The fragmentation, blurriness and incoherence many people in psychosis experience matches society’s knowledge of what it is, why it develops and how to think about the population it afflicts.

Oddly, we all experience a normal disconnection to reality, when our minds invent surreal, fictional and hallucinatory experiences. We call it dreaming. But if it occurs in our conscious, awake mind — and persists past what we might call a daydream or hypnotic state — such extreme cognitive distortion falls under medicine’s definition of psychosis.

And, as one might imagine, it can be seriously life-disrupting and frightening for many people who experience it, and for the people around them.

“Throwing you out of your normal life rhythms is where it can be really devastating,” said Kate Hardy, ClinPsyD, a Stanford Medicine clinical professor of psychiatry and behavioral sciences.

It’s also fairly common, particularly in young people. An estimated 100,000 teens and young adults in the U.S. experience a new onset of psychosis annually. American medicine has responded in recent years, with hundreds of centers devoted to psychosis risk and intervention springing up across the map, including Stanford Medicine’s INSPIRE Clinic and at least 30 others in California.

It’s an important development because, for many, psychosis can be a sign of a serious underlying mental health condition such as schizophrenia, schizoaffective disorder or bipolar 1 — conditions that can cause disability and can require prompt medical intervention. And hospital emergency rooms, often the first point of contact for a person in psychosis, can be ill-equipped to deal with the unpredictable nature of patients’ symptoms. 

This explains why Hardy, co-director of the INSPIRE Clinic, is a very busy — and inspired — person these days. She knows that the expert intervention given by care teams at the clinic can be crucial in redirecting a crisis into something manageable. And someday, she hopes, more normalized.

Hardy and clinic co-director Jacob Ballon, MD, recently helped demystify psychosis in a Stanford Medicine magazine video, Demystifying Psychosis, produced by Mark Hanlon. It features two individuals who do something that doesn’t happen often enough: They share their story publicly for the sake of helping others understand how they experience and cope with psychosis.

Shannon Pagdon says her dog’s reactions to what’s going on around them help her know when things she sees aren’t real. Image by Patrick Walsh

Shannon Pagdon, experienced her first episode of psychosis during high school, when she spotted a flying grape — with wings — as she exited an advanced placement psychology class. Pagdon, who was diagnosed with schizophrenia a year later, is a research coordinator with the INSPIRE Clinic and is studying at the University of Pittsburgh’s School of Social Work joint MSW/PhD program.
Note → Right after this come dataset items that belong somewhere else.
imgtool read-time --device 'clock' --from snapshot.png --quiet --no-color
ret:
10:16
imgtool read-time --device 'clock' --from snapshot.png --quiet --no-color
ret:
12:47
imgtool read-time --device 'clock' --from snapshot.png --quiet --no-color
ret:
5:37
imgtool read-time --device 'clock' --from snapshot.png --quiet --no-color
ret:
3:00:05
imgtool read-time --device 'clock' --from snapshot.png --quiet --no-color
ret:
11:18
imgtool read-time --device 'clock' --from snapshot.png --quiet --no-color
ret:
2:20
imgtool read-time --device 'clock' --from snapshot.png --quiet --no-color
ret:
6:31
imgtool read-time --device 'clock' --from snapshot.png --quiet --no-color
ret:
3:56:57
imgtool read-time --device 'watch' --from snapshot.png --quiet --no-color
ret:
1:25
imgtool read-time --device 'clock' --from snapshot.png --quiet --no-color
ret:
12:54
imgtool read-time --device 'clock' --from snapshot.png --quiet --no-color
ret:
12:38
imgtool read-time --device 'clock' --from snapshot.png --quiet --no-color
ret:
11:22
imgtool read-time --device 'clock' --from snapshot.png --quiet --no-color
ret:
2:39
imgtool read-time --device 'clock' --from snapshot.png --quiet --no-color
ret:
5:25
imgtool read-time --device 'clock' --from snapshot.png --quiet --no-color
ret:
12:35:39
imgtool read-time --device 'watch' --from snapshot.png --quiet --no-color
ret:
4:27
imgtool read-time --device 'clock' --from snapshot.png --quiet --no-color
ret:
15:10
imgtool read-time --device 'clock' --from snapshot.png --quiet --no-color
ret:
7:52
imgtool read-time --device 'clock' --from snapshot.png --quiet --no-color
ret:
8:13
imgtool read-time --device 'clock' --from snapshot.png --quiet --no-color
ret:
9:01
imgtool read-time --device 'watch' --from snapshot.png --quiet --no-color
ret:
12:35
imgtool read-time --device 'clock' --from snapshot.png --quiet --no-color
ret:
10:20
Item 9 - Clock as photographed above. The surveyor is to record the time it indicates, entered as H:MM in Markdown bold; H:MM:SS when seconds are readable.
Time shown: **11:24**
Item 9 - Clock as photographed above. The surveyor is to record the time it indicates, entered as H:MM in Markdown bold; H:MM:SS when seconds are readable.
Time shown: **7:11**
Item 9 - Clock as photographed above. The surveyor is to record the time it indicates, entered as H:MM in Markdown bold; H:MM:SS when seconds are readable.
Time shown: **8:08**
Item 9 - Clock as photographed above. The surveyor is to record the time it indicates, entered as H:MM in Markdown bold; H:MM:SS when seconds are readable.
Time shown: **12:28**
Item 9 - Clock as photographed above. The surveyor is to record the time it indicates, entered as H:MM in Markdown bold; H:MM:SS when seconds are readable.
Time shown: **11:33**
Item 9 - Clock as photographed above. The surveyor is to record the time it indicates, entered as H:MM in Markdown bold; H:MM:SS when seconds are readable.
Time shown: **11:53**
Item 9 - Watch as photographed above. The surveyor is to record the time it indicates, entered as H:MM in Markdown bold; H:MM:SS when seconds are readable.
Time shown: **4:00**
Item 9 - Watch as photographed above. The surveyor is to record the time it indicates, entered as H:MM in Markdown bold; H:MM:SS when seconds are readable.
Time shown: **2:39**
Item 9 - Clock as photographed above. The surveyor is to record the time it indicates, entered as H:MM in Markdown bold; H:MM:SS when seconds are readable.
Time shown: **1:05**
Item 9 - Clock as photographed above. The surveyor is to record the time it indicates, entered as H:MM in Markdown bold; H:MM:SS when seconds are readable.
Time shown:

Ben, who received services at INSPIRE, first experienced psychosis in his early 20s when he began feeling like he was being watched, which ultimately led to a debilitating state of paranoia and a diagnosis of schizoaffective disorder. Ben, who asked that we use only his first name, is on the path to achieving his dream of studying physics. 

For both individuals, these experiences arose during adolescence or young adulthood — each involving a state of psychosis that presents an unconventional form of reality. But, as the researchers explain, not all psychosis shows up in the same way or emerges from an underlying neuropsychiatric disorder. 

Ben says he’s learned tools to ignore voices only he hears and is better at living with them. Image by Mark Hanlon

Trauma, post-traumatic stress disorder and substance use are also common triggers. (One of the top substances of concern might surprise many — read on to learn what it is.) In older adults, Parkinson’s disease and dementia can invoke states of psychosis.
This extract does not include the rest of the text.